An Iranian couple who resettled in Cambodia under an expensive program funded by Australia to keep asylum-seekers from its soil returned to their homeland, Cambodian and Australian officials said Tuesday.
Gen. Tan Sovichea, head of the refugee office in Cambodia's Interior Ministry, said the couple, who arrived from a refugee camp on the South Pacific island nation of Nauru last June, departed for Iran on Feb. 12.
He said five people had resettled in Cambodia from Nauru under a four-year, 55 million Australian dollar ($41 million) program financed by Australia, which also pays for the South Pacific camp housing more than 600 refugees. Human rights activists claim conditions there are unhealthy.
“The Iranian couple told us that they decided to go back to Iran after they felt homesick,” Tan Sovichea said. “We respected their rights to leave and we welcome their decision.”

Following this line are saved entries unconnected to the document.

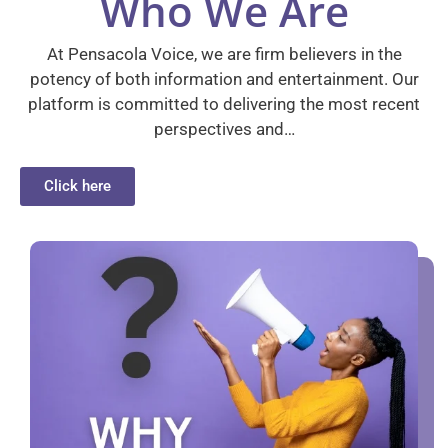
Who We Are
At Pensacola Voice, we are firm believers in the
potency of both information and entertainment. Our
platform is committed to delivering the most recent
perspectives and…
Click here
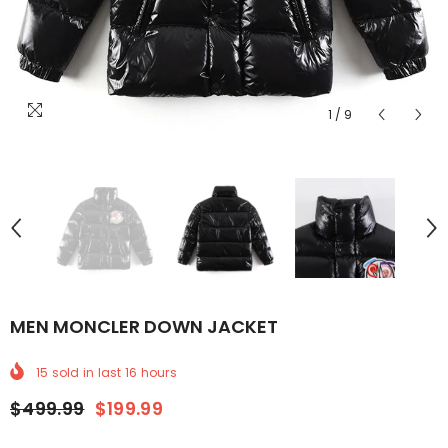
1
/
9
MEN MONCLER DOWN JACKET
15
sold in last
16
hours
$499.99
$199.99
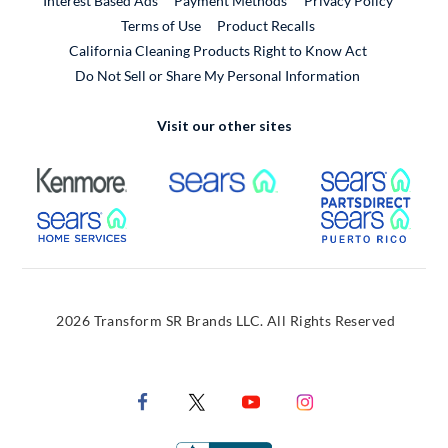
Interest Based Ads
Payment Methods
Privacy Policy
External Link
Terms of Use
Product Recalls
California Cleaning Products Right to Know Act
Do Not Sell or Share My Personal Information
Visit our other sites
External Link
External Link
Extern
External Link
Extern
2026 Transform SR Brands LLC. All Rights Reserved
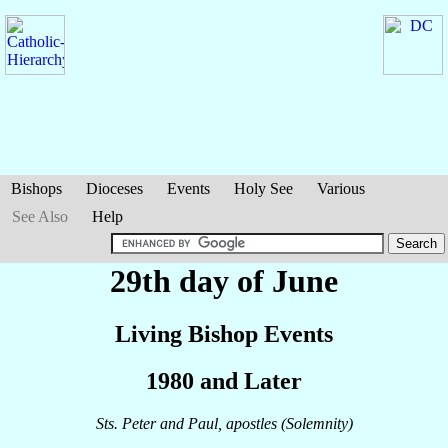
Bishops
Dioceses
Events
Holy See
Various
See Also
Help
29th day of June
Living Bishop Events
1980 and Later
Sts. Peter and Paul, apostles (Solemnity)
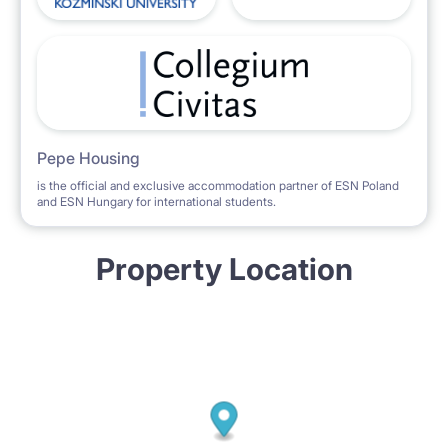
Pepe Housing
is the official and exclusive accommodation partner of ESN Poland
and ESN Hungary for international students.
Property Location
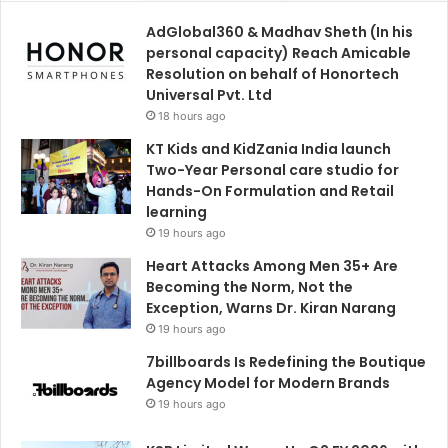
AdGlobal360 & Madhav Sheth (In his
personal capacity) Reach Amicable
Resolution on behalf of Honortech
Universal Pvt. Ltd
18 hours ago
KT Kids and KidZania India launch
Two-Year Personal care studio for
Hands-On Formulation and Retail
learning
19 hours ago
Heart Attacks Among Men 35+ Are
Becoming the Norm, Not the
Exception, Warns Dr. Kiran Narang
19 hours ago
7billboards Is Redefining the Boutique
Agency Model for Modern Brands
19 hours ago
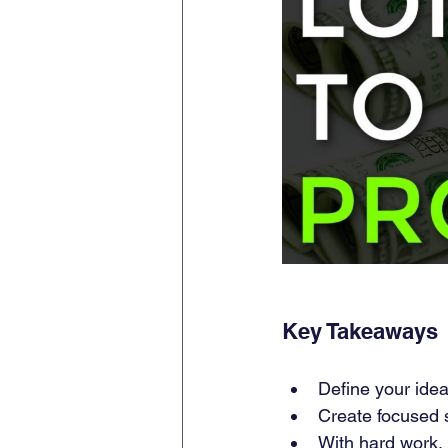
Key Takeaways
Define your idea
Create focused se
With hard work, 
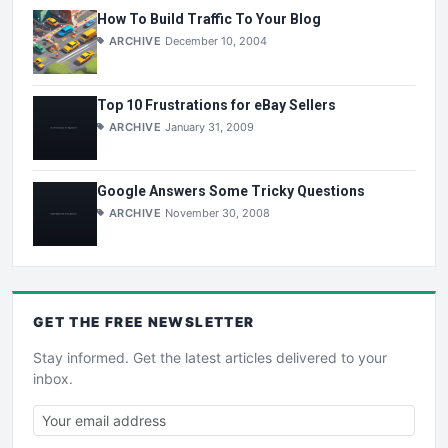
How To Build Traffic To Your Blog
ARCHIVE
December 10, 2004
Top 10 Frustrations for eBay Sellers
ARCHIVE
January 31, 2009
Google Answers Some Tricky Questions
ARCHIVE
November 30, 2008
GET THE
FREE
NEWSLETTER
Stay informed. Get the latest articles delivered to your
inbox.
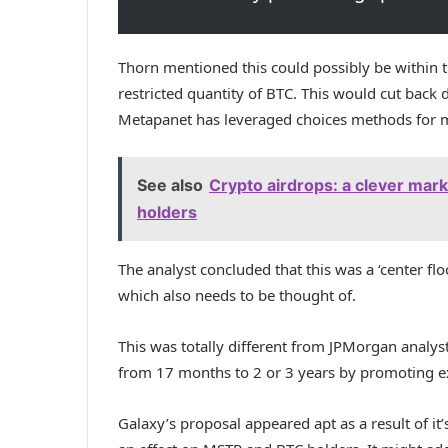
Thorn mentioned this could possibly be within 
restricted quantity of BTC. This would cut back d
Metapanet has leveraged choices methods for
See also
Crypto airdrops: a clever mark
holders
The analyst concluded that this was a ‘center f
which also needs to be thought of.
This was totally different from JPMorgan analy
from 17 months to 2 or 3 years by promoting ex
Galaxy’s proposal appeared apt as a result of i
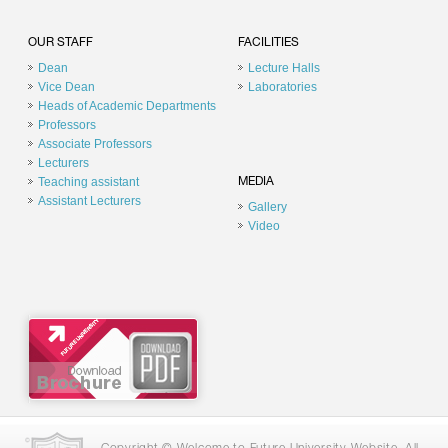
OUR STAFF
FACILITIES
Dean
Lecture Halls
Vice Dean
Laboratories
Heads of Academic Departments
Professors
Associate Professors
Lecturers
Teaching assistant
MEDIA
Assistant Lecturers
Gallery
Video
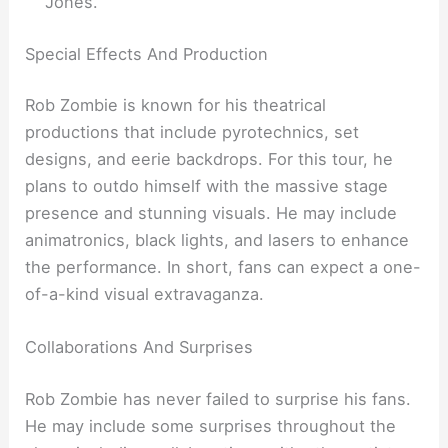
Jones.
Special Effects And Production
Rob Zombie is known for his theatrical
productions that include pyrotechnics, set
designs, and eerie backdrops. For this tour, he
plans to outdo himself with the massive stage
presence and stunning visuals. He may include
animatronics, black lights, and lasers to enhance
the performance. In short, fans can expect a one-
of-a-kind visual extravaganza.
Collaborations And Surprises
Rob Zombie has never failed to surprise his fans.
He may include some surprises throughout the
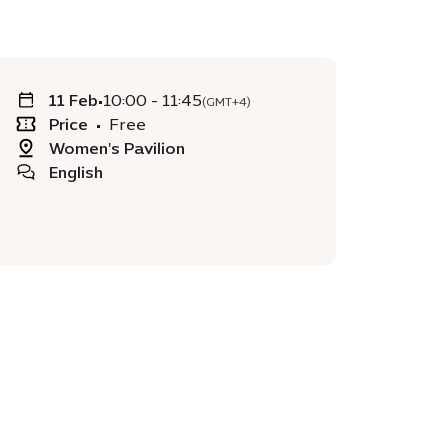
11 Feb
•
10:00 - 11:45
(GMT+4)
Price
•
Free
Women's Pavilion
English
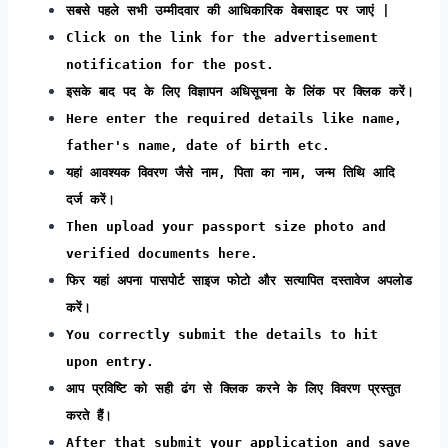
सबसे पहले सभी उम्मीदवार की आधिकारिक वेबसाइट पर जाएं |
Click on the link for the advertisement
notification for the post.
इसके बाद पद के लिए विज्ञापन अधिसूचना के लिंक पर क्लिक करें।
Here enter the required details like name,
father's name, date of birth etc.
यहां आवश्यक विवरण जैसे नाम, पिता का नाम, जन्म तिथि आदि
दर्ज करें।
Then upload your passport size photo and
verified documents here.
फिर यहां अपना पासपोर्ट साइज फोटो और सत्यापित दस्तावेज अपलोड
करें।
You correctly submit the details to hit
upon entry.
आप प्रविष्टि को सही ढंग से क्लिक करने के लिए विवरण प्रस्तुत
करते हैं।
After that submit your application and save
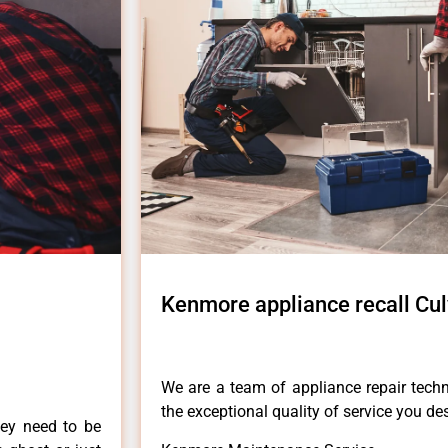
Kenmore appliance recall Cul
We are a team of appliance repair techn
the exceptional quality of service you de
hey need to be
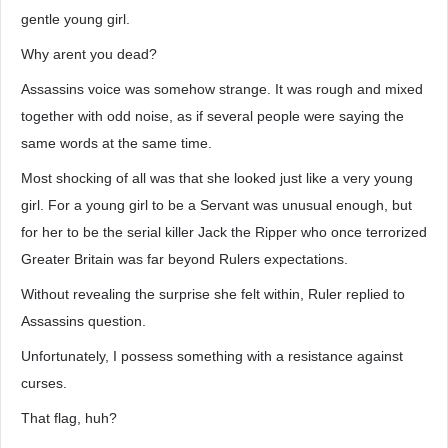
gentle young girl.
Why arent you dead?
Assassins voice was somehow strange. It was rough and mixed
together with odd noise, as if several people were saying the
same words at the same time.
Most shocking of all was that she looked just like a very young
girl. For a young girl to be a Servant was unusual enough, but
for her to be the serial killer Jack the Ripper who once terrorized
Greater Britain was far beyond Rulers expectations.
Without revealing the surprise she felt within, Ruler replied to
Assassins question.
Unfortunately, I possess something with a resistance against
curses.
That flag, huh?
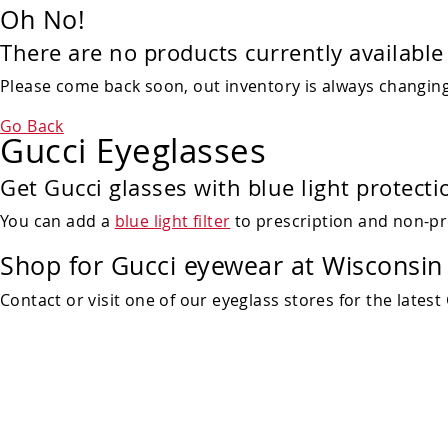
Oh No!
There are no products currently available 
Please come back soon, out inventory is always changing!
Go Back
Gucci Eyeglasses
Get Gucci glasses with blue light protecti
You can add a
blue light filter
to prescription and non-pr
Shop for Gucci eyewear at Wisconsin 
Contact or visit one of our eyeglass stores for the latest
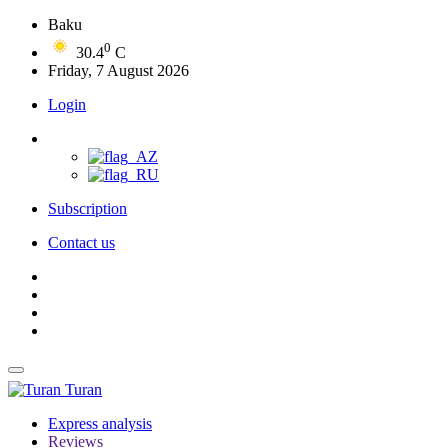
Baku
0
30.4
C
Friday, 7 August 2026
Login
Subscription
Contact us
Turan
Express analysis
Reviews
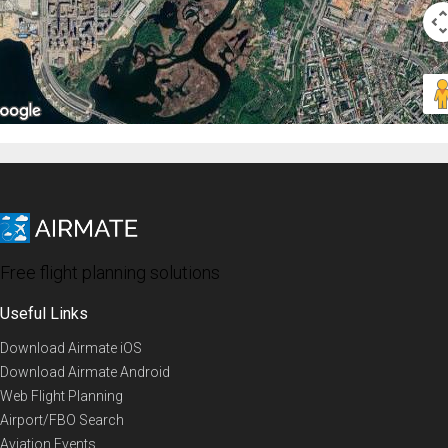
Free flight planning solutions
Useful Links
Download Airmate iOS
Download Airmate Android
Web Flight Planning
Airport/FBO Search
Aviation Events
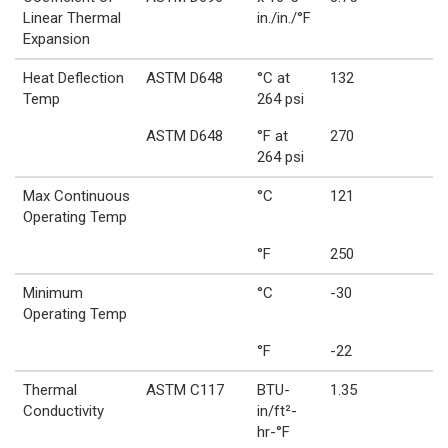
Linear Thermal
in./in./°F
Expansion
Heat Deflection
ASTM D648
°C at
132
Temp
264 psi
ASTM D648
°F at
270
264 psi
Max Continuous
°C
121
Operating Temp
°F
250
Minimum
°C
-30
Operating Temp
°F
-22
Thermal
ASTM C117
BTU-
1.35
Conductivity
in/ft²-
hr-°F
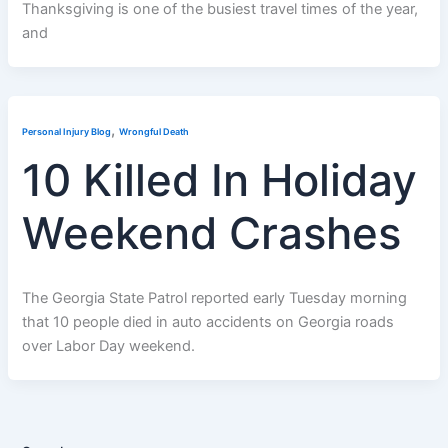
Thanksgiving is one of the busiest travel times of the year,
and
,
Personal Injury Blog
Wrongful Death
10 Killed In Holiday
Weekend Crashes
The Georgia State Patrol reported early Tuesday morning
that 10 people died in auto accidents on Georgia roads
over Labor Day weekend.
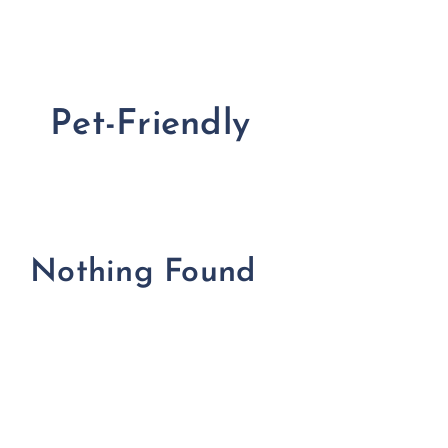
FOR:
Pet-Friendly
Nothing Found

Last October, one of two ethnic Rohingya men resettled under the deal went home to Myanmar, leaving only an Iranian and another Rohingya in Cambodia. Tan Sovichea said they appeared to be happy with their new lives.
A statement released by a spokeswoman for Australian Immigration Minister Peter Dutton confirmed the Iranians' return home but declined to discuss related details.
It said the Australian government remained committed to supporting Cambodia's government in resettling refugees. “The Government holds firm on our policy that you if arrive by boat [to Australia] then you can either return to your country of origin or be resettled in a third country.”
Australia refuses to accept any refugees who attempt to reach its shores by boat. It pays Nauru and Papua New Guinea, which has a detention center on Manus Island, to hold them instead. The deal with Cambodia, finalized in September 2014, was criticized out of concern that Cambodia was too impoverished to handle the new residents and that its poor human rights record would put them at risk.
Critics also suggested that after the volunteers were sent to Phnom Penh, the program was poorly implemented, although the International Organization for Migration and other groups in Cambodia were providing housing, jobs, transport and education in addition to initial orientation.